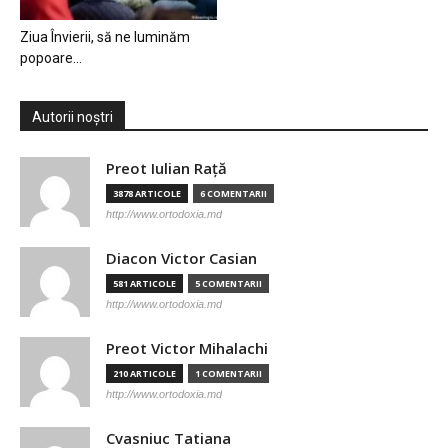
Ziua Învierii, să ne luminăm
popoare…
Autorii noștri
Preot Iulian Raţă
3878 ARTICOLE
6 COMENTARII
http://www.ortodoxia.md
Diacon Victor Casian
581 ARTICOLE
5 COMENTARII
http://www.ortodoxia.md
Preot Victor Mihalachi
210 ARTICOLE
1 COMENTARII
http://www.ortodoxia.md
Cvasniuc Tatiana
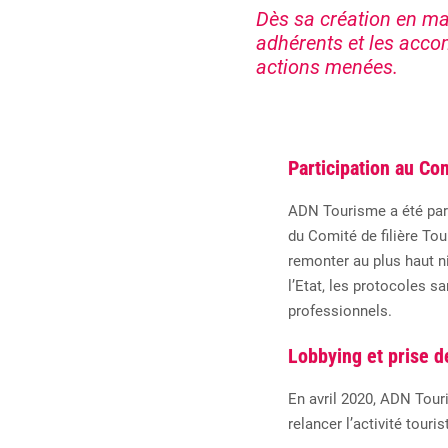
Dès sa création en ma
adhérents et les acco
actions menées.
Participation au Com
ADN Tourisme a été part
du
C
omité de filière
Tou
remonter
au
plus
haut
n
l’Etat, les protocoles s
professionnels.
Lobbying et prise d
En avril 2020, ADN Tour
relancer l’activité touris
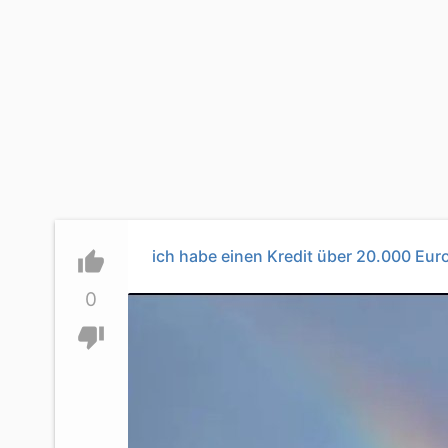
ich habe einen Kredit über 20.000 Eur
thumb_up
0
thumb_down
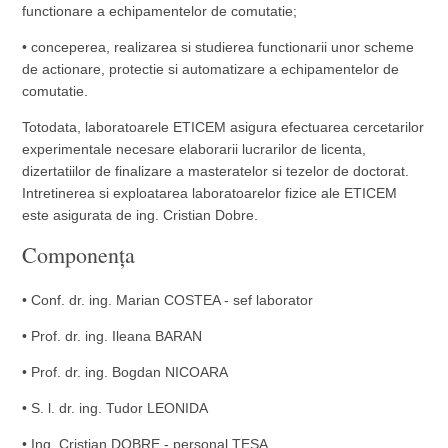
functionare a echipamentelor de comutatie;
• conceperea, realizarea si studierea functionarii unor scheme
de actionare, protectie si automatizare a echipamentelor de
comutatie.
Totodata, laboratoarele ETICEM asigura efectuarea cercetarilor
experimentale necesare elaborarii lucrarilor de licenta,
dizertatiilor de finalizare a masteratelor si tezelor de doctorat.
Intretinerea si exploatarea laboratoarelor fizice ale ETICEM
este asigurata de ing. Cristian Dobre.
Componența
• Conf. dr. ing. Marian COSTEA - sef laborator
• Prof. dr. ing. Ileana BARAN
• Prof. dr. ing. Bogdan NICOARA
• S. l. dr. ing. Tudor LEONIDA
• Ing. Cristian DOBRE - personal TESA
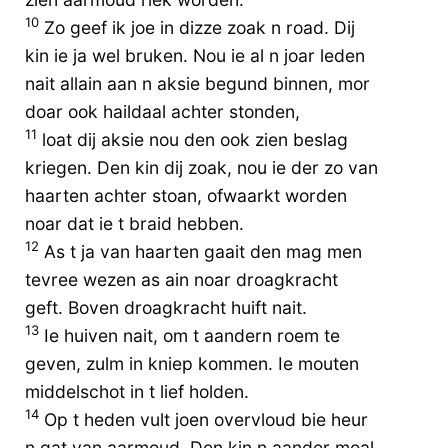
10
Zo geef ik joe in dizze zoak n road. Dij
kin ie ja wel bruken. Nou ie al n joar leden
nait allain aan n aksie begund binnen, mor
doar ook haildaal achter stonden,
11
loat dij aksie nou den ook zien beslag
kriegen. Den kin dij zoak, nou ie der zo van
haarten achter stoan, ofwaarkt worden
noar dat ie t braid hebben.
12
As t ja van haarten gaait den mag men
tevree wezen as ain noar droagkracht
geft. Boven droagkracht huift nait.
13
Ie huiven nait, om t aandern roem te
geven, zulm in kniep kommen. Ie mouten
middelschot in t lief holden.
14
Op t heden vult joen overvloud bie heur
n gat van aarmoud. Den kin n aander moal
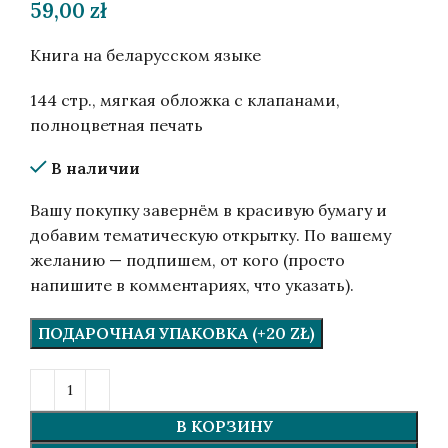
59,00
zł
Книга на беларусском языке
144 стр., мягкая обложка с клапанами,
полноцветная печать
В наличии
Вашу покупку завернём в красивую бумагу и
добавим тематическую открытку. По вашему
желанию — подпишем, от кого (просто
напишите в комментариях, что указать).
ПОДАРОЧНАЯ УПАКОВКА (+20 ZŁ)
В КОРЗИНУ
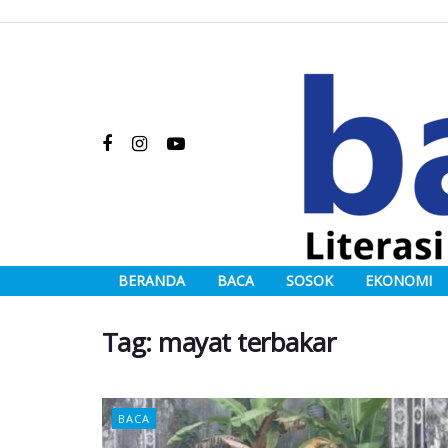
BERANDA
BACA
SOSOK
EKONOMI
Tag:
mayat terbakar
BACA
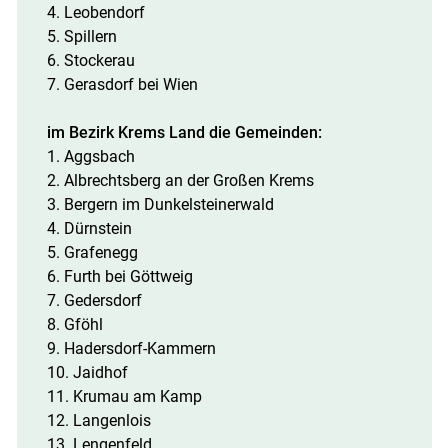
4. Leobendorf
5. Spillern
6. Stockerau
7. Gerasdorf bei Wien
im Bezirk Krems Land die Gemeinden:
1. Aggsbach
2. Albrechtsberg an der Großen Krems
3. Bergern im Dunkelsteinerwald
4. Dürnstein
5. Grafenegg
6. Furth bei Göttweig
7. Gedersdorf
8. Gföhl
9. Hadersdorf-Kammern
10. Jaidhof
11. Krumau am Kamp
12. Langenlois
13. Lengenfeld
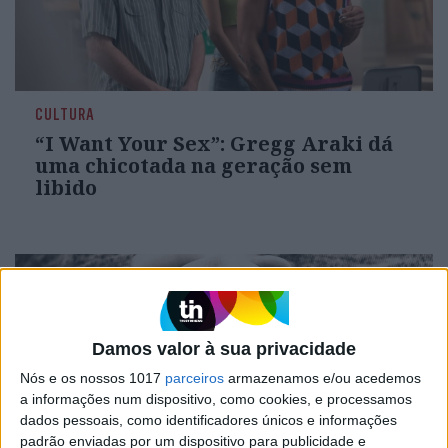
CULTURA
“I Want Your Sex”: Gregg Araki dá
uma chicotada na geração sem
libido
Damos valor à sua privacidade
Nós e os nossos 1017
parceiros
armazenamos e/ou acedemos
a informações num dispositivo, como cookies, e processamos
dados pessoais, como identificadores únicos e informações
padrão enviadas por um dispositivo para publicidade e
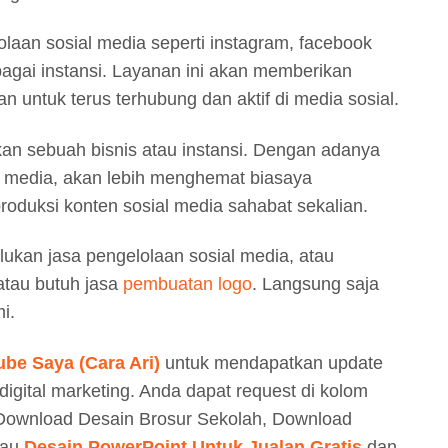
laan sosial media seperti instagram, facebook
bagai instansi. Layanan ini akan memberikan
 untuk terus terhubung dan aktif di media sosial.
nkan sebuah bisnis atau instansi. Dengan adanya
l media, akan lebih menghemat biasaya
oduksi konten sosial media sahabat sekalian.
ukan jasa pengelolaan sosial media, atau
atau butuh jasa
pembuatan logo
. Langsung saja
i.
ube Saya (Cara Ari)
untuk mendapatkan update
igital marketing. Anda dapat request di kolom
 Download Desain Brosur Sekolah, Download
tau
Desain PowerPoint Untuk Jualan Gratis
dan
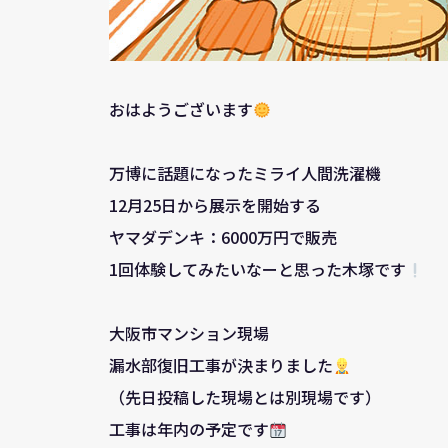
おはようございます
万博に話題になったミライ人間洗濯機
12月25日から展示を開始する
ヤマダデンキ：6000万円で販売
1回体験してみたいなーと思った木塚です
大阪市マンション現場
漏水部復旧工事が決まりました
（先日投稿した現場とは別現場です）
工事は年内の予定です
____________________
◆ Directive:
State how many lines in the records contain the string "informações". Give the number with no words around it.

◆ Written solution:
2